Per una persona come me, che disprezza l’omertà ed è convinta che ogni cittadino dovrebbe avere il coraggio di denunciare i crimini, che vede commettere, prendendo parte attiva alla vita sociale rispettandone perciò diritti e doveri, resto comunque perplessa di fronte a questi pentimenti di comodo, perché sono intrisi di falsità talmente macroscopiche che bisogna essere ciechi o peggio dementi a non volerle vedere.

Non riesco a provare nessun tipo di comprensione per una persona come la Banelli, al contrario, il mio disprezzo nei suoi confronti aumenta.

 

Bene, analizziamo ora che dice la Banelli: è stato Mario Galesi ad uccidere Massimo D'Antona e Marco Biagi, in entrambi gli agguati lei avrebbe fatto solo da staffetta, per presidiare il territorio (quello che in termine malavitoso si definisce “il palo”).

Ricordiamo anche che Mario Galesi e Nadia Desdemona Lioce, sono gli stessi brigatisti arrestati dopo la sparatoria  sul treno Roma-Firenze del 2 marzo dello scorso anno, terminata come sempre nel sangue di vittime innocenti.

I commandi sarebbero stati composti da 5 a 7 persone, fra cui: Nadia Desdemona Lioce, Roberto Moranti, Laura Proietti, di non sapere che fine abbia fatto l’arma del delitto e di non esistevano covi in cui i brigatisti si ritrovavano per concordare i loro crimini, non solo, ma aggiunge di essere stata messa sotto osservazione dalla Lioce e da Galesi, perché sarebbe stata considerata “borghese”

Sempre secondo ciò che racconto la Banelli, nel mirino delle BR vi erano anche il docente Giorgio Grezzi, l'economista Paolo Onori (professori dell’Università di Bologna, individuati come possibili persagli ancora prima di Biagi, anche perché entrambi erano stati collaboratori del governo di Giuliano Amato e di Romano Prodi) e che fu soltanto il fatto che Marco Biagi non era provvisto di scorta, che li avrebbe fatti decidere in quel senso, indirizzando l’attentato contro la vittima, purtroppo con successo.

 

Ora io sostengo con convinzione che questa Banelli è molto di più di una mascalzona, sta dimostrando che non le basta “pentirsi” ma che sta seminando ancora veleno intorno a lei, con cattiveria e pervicacia.  Non si limita a dire che la scelta è caduta su Biagi perché ora era lui che rivestiva il ruolo toccato prima a D’Antona, no vuole seminare zizzania fra le vittime e il governo, generando nuova sofferenza e rabbia alla vedova del prof. Biagi, come se non l'avesse già colpita abbastanza.

Ma alla sua morale che importa?  A lei basta le vengano riconosciuti i benefici in cui spera, degli altri, tutto come prima: se ne impippa.

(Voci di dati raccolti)
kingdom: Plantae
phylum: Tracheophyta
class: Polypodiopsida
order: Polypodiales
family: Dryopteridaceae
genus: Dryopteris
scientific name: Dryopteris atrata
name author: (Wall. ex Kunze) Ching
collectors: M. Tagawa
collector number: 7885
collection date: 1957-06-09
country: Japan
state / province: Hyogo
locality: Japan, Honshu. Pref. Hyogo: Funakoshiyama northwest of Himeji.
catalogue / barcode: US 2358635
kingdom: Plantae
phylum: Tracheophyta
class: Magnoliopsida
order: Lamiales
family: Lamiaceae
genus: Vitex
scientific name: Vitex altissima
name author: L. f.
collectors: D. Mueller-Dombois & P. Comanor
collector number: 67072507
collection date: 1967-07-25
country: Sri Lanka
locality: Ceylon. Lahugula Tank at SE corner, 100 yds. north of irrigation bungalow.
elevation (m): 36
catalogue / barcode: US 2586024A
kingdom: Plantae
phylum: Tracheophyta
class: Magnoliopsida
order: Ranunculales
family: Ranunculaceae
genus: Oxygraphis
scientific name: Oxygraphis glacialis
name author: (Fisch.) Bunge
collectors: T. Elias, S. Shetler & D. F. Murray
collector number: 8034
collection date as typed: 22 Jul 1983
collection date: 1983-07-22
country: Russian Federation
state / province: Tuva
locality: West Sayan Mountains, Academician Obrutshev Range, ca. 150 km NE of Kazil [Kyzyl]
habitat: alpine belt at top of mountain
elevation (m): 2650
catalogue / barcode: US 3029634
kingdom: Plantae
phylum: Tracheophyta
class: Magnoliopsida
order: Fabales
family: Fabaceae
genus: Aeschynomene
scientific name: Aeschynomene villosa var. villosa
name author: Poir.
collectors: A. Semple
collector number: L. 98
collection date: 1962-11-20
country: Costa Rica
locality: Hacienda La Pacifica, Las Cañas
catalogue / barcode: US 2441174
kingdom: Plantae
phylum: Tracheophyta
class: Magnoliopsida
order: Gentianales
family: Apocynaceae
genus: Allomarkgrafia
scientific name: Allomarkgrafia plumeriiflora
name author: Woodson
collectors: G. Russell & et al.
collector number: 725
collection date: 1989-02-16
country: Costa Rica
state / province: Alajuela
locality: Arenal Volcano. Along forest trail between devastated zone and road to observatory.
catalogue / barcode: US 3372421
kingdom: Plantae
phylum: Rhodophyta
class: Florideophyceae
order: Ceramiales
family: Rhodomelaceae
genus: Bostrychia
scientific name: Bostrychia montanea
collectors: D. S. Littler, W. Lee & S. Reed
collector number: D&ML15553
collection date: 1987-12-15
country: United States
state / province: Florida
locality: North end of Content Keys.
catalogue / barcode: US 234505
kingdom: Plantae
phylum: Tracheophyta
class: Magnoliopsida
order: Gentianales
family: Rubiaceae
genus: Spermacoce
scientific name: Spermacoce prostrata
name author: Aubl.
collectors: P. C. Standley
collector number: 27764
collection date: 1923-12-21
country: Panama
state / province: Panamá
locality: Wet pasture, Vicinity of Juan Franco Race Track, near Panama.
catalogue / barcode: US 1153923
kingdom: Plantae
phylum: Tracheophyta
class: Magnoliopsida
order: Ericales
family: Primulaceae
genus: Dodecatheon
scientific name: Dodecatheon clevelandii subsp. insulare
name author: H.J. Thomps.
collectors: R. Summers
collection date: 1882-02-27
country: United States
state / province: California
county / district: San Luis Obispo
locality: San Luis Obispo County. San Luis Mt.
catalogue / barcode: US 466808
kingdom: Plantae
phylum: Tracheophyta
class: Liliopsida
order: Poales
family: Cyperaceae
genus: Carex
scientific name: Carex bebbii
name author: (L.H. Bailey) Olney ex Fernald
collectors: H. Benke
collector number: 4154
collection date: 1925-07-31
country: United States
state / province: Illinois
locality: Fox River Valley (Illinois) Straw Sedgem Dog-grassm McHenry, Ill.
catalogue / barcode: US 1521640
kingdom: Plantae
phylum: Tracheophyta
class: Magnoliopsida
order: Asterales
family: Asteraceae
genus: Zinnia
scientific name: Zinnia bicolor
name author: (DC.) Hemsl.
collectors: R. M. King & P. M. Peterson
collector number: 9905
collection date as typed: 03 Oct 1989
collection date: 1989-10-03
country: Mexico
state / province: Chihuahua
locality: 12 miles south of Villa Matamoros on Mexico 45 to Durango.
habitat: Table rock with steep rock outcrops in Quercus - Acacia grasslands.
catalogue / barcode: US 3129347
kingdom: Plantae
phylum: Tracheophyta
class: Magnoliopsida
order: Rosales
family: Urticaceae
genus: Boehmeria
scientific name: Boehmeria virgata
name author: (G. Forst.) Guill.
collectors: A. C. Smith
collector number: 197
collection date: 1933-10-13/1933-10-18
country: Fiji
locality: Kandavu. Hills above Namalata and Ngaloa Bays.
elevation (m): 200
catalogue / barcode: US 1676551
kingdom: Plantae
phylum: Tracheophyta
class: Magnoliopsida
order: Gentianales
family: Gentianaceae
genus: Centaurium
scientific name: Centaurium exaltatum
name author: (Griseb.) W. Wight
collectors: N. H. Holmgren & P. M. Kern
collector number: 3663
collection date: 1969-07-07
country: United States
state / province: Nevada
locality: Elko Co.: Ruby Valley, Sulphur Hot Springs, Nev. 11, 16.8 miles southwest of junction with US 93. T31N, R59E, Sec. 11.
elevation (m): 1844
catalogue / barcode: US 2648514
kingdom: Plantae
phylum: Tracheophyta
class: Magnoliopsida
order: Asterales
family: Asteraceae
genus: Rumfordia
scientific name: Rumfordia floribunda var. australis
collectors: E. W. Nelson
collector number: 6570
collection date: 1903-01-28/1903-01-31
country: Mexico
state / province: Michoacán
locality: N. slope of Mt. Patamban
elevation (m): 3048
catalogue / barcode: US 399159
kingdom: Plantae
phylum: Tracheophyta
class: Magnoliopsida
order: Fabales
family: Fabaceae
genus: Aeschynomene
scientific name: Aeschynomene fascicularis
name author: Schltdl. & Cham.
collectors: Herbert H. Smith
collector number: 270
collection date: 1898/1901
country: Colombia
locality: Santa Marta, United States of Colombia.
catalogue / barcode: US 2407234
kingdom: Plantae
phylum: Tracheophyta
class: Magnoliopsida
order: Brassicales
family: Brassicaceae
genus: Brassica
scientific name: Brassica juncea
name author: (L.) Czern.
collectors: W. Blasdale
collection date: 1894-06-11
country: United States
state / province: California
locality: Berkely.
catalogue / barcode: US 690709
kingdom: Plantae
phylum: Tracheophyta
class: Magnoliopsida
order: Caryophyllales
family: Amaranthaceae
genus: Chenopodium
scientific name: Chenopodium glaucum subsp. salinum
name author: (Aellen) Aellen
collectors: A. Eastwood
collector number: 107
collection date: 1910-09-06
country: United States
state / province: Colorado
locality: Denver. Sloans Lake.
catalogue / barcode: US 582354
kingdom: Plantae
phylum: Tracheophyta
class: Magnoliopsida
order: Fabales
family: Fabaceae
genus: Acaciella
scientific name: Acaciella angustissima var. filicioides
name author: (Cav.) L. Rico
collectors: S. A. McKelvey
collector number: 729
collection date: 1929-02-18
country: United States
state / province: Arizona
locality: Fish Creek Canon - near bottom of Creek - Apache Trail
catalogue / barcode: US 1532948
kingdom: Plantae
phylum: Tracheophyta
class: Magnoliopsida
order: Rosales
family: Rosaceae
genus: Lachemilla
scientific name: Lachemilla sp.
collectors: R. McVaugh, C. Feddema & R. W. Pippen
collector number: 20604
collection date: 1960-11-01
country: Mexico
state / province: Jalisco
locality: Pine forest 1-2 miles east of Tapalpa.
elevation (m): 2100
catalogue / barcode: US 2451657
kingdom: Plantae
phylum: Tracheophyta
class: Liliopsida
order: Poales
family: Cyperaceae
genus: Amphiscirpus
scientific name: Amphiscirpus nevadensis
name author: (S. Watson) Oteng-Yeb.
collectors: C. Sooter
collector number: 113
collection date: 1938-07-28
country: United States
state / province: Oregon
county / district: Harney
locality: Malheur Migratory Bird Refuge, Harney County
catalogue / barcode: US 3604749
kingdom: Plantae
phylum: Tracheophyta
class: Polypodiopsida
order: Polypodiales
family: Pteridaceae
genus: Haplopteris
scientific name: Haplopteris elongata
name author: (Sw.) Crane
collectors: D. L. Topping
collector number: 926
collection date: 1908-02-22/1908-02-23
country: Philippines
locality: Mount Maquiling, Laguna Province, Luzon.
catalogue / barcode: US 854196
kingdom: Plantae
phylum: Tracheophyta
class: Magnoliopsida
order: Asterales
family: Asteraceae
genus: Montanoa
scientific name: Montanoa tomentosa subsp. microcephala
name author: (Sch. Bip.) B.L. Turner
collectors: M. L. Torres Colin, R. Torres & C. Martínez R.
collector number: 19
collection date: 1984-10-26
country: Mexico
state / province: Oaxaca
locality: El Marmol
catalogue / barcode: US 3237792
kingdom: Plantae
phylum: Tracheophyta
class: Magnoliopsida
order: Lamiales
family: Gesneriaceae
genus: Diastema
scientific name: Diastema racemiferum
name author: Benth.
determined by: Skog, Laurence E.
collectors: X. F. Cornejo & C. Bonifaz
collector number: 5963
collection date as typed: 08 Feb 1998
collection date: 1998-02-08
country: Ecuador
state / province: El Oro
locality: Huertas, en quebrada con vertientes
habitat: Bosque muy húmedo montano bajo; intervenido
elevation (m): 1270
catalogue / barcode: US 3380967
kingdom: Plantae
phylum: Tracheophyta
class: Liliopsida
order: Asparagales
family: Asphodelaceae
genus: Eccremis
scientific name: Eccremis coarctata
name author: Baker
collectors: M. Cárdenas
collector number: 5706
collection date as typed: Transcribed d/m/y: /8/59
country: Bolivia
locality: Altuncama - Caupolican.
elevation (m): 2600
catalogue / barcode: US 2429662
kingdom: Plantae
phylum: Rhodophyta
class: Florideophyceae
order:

* **ESERCIZIO DA SVOLGERE**:
Traduci in inglese questa frase del brano sulla Banelli: «Non riesco a provare nessun tipo di comprensione per una persona come la Banelli, al contrario, il mio disprezzo nei suoi confronti aumenta.»

* **SOLUZIONE**:
I can't feel any kind of understanding for a person like Banelli; on the contrary, my contempt for her grows.